Reproduce, unchanged, the lines of the items below, starting with the line that contains "22: (46, 121)" and going on through the line that contains "43: (256, 7)", with both of those lines included.

--------------------

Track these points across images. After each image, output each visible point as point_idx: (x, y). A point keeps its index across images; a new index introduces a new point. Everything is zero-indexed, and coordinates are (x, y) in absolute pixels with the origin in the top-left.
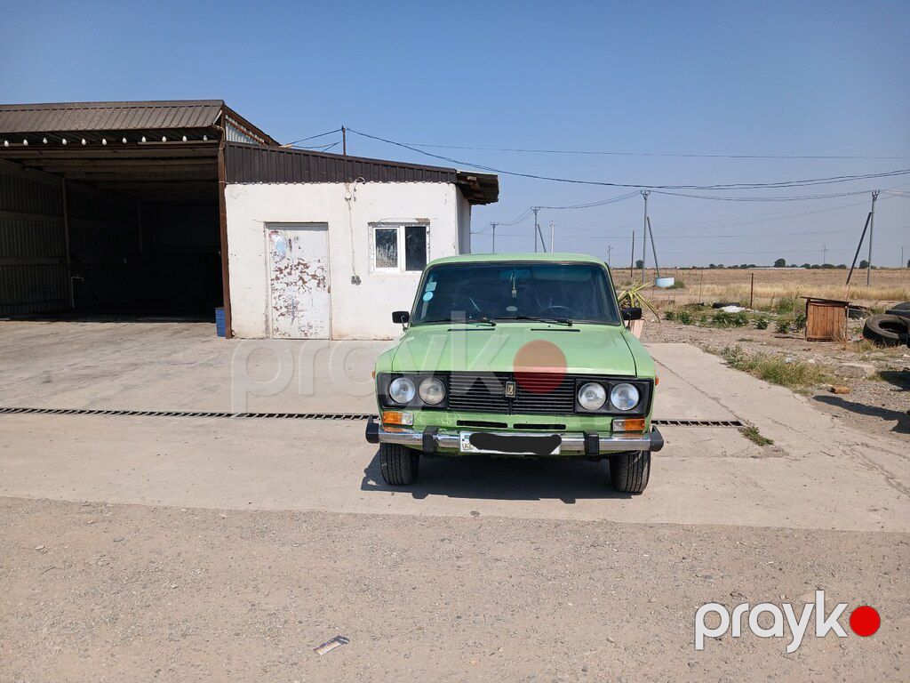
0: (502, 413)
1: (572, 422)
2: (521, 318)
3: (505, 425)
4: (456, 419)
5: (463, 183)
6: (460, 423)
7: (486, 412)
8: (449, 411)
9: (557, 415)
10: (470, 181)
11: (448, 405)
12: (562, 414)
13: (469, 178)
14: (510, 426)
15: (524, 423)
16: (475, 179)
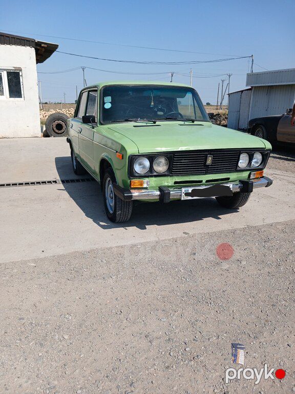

--------------------

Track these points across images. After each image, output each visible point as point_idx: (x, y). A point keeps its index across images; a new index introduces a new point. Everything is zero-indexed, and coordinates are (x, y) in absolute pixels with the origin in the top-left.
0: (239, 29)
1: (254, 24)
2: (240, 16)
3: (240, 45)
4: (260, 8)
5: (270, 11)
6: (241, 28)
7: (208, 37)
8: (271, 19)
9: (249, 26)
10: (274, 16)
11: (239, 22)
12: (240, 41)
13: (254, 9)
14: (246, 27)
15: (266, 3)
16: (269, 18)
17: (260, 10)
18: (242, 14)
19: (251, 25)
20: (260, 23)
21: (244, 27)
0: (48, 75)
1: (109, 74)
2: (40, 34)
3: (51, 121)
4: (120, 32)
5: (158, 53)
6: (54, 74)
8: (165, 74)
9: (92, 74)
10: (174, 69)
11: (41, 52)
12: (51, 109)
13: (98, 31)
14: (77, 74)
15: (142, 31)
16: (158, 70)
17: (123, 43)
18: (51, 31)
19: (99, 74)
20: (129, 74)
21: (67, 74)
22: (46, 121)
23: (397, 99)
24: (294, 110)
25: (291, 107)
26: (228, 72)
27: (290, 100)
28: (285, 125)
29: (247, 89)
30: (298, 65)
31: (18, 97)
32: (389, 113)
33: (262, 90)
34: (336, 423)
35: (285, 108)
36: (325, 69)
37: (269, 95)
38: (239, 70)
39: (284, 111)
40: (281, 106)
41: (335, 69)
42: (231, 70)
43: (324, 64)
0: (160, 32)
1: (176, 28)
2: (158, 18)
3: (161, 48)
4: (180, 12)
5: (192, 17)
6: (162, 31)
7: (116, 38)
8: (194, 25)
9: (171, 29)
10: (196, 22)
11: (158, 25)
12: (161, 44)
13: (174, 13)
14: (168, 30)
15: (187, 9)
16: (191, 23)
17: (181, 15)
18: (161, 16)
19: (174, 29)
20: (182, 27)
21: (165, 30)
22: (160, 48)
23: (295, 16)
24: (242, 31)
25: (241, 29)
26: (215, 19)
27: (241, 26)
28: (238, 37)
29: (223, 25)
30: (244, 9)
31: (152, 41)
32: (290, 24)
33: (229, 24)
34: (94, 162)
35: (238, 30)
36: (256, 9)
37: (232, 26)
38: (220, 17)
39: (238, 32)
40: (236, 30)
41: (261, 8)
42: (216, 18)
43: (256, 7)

--------------------

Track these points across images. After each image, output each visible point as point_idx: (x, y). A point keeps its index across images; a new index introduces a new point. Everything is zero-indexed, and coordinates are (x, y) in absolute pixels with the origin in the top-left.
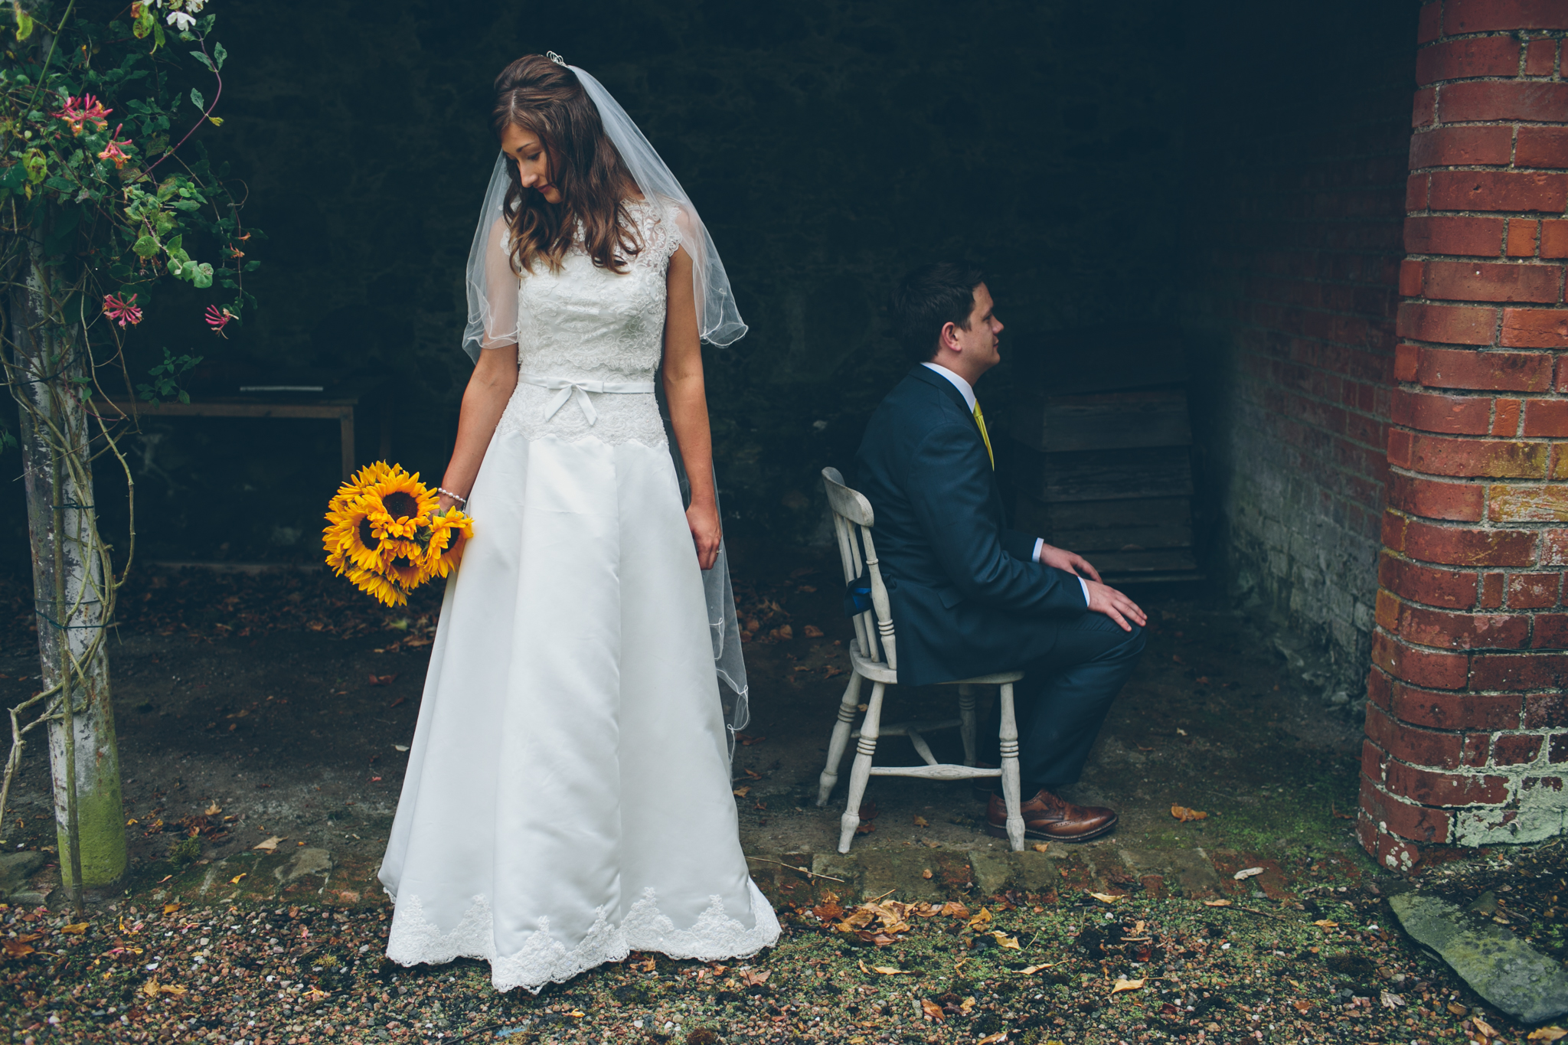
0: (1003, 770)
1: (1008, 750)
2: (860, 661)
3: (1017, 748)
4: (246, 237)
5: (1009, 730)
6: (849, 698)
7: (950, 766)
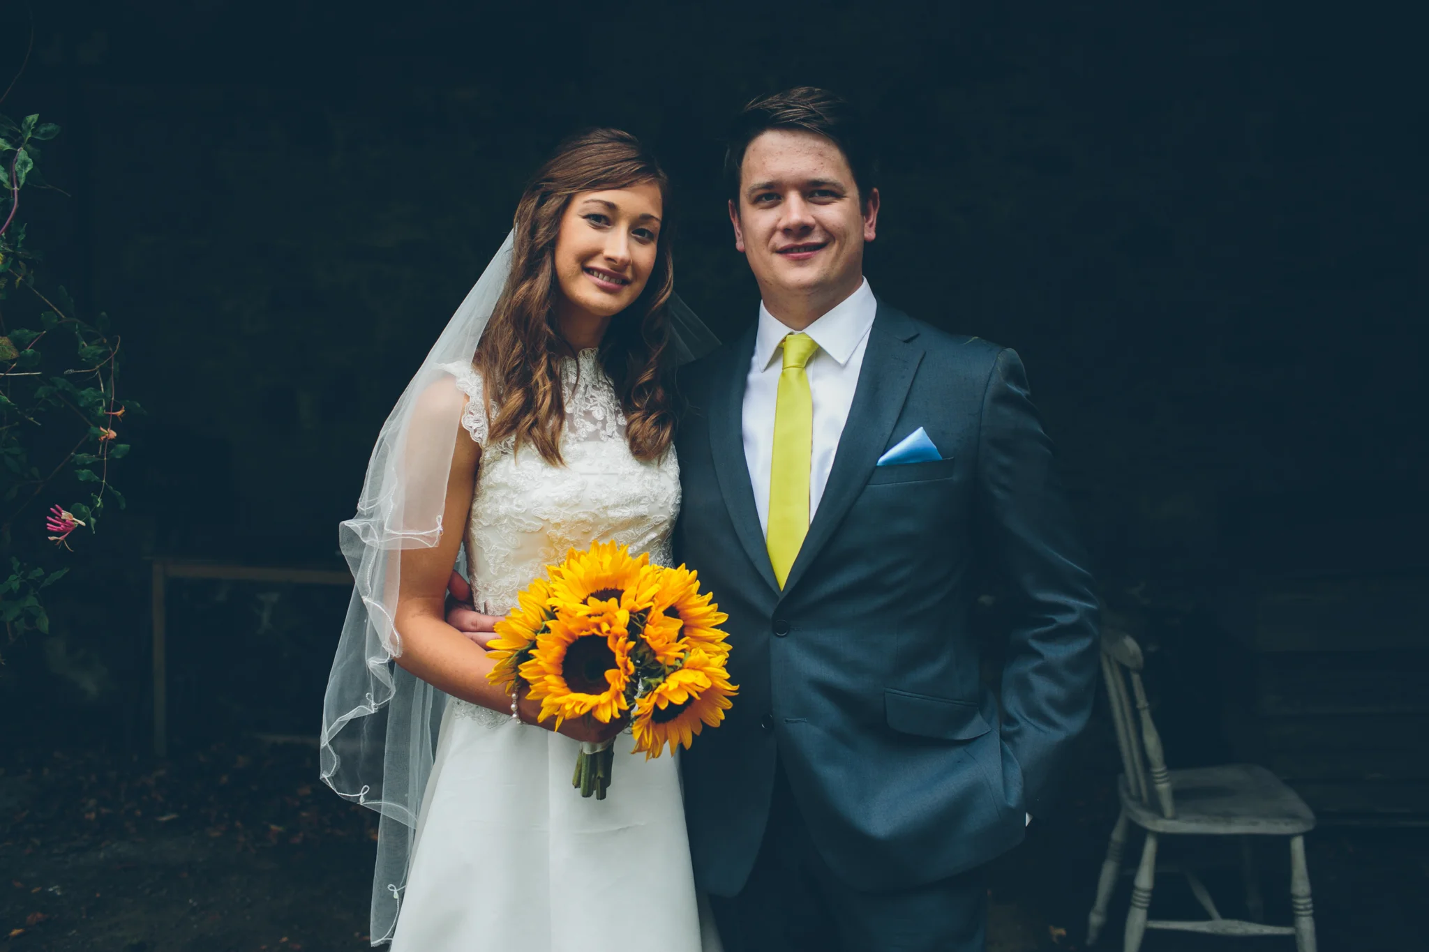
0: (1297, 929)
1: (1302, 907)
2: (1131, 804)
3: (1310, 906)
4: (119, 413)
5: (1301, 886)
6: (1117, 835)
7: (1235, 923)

--------------------

- _Completed exercise_
22: (46, 121)
23: (397, 99)
24: (294, 110)
25: (291, 107)
26: (228, 72)
27: (290, 100)
28: (285, 125)
29: (247, 89)
30: (298, 65)
31: (18, 97)
32: (389, 113)
33: (262, 90)
34: (336, 423)
35: (285, 108)
36: (325, 69)
37: (269, 95)
38: (239, 70)
39: (284, 111)
40: (281, 106)
41: (335, 69)
42: (231, 70)
43: (324, 64)
0: (160, 32)
1: (176, 28)
2: (158, 18)
3: (161, 48)
4: (180, 12)
5: (192, 17)
6: (162, 31)
7: (116, 38)
8: (194, 25)
9: (171, 29)
10: (196, 22)
11: (158, 25)
12: (161, 44)
13: (174, 13)
14: (168, 30)
15: (187, 9)
16: (191, 23)
17: (181, 15)
18: (161, 16)
19: (174, 29)
20: (182, 27)
21: (165, 30)
22: (160, 48)
23: (295, 16)
24: (242, 31)
25: (241, 29)
26: (215, 19)
27: (241, 26)
28: (238, 37)
29: (223, 25)
30: (244, 9)
31: (152, 41)
32: (290, 24)
33: (229, 24)
34: (94, 162)
35: (238, 30)
36: (256, 9)
37: (232, 26)
38: (220, 17)
39: (238, 32)
40: (236, 30)
41: (261, 8)
42: (216, 18)
43: (256, 7)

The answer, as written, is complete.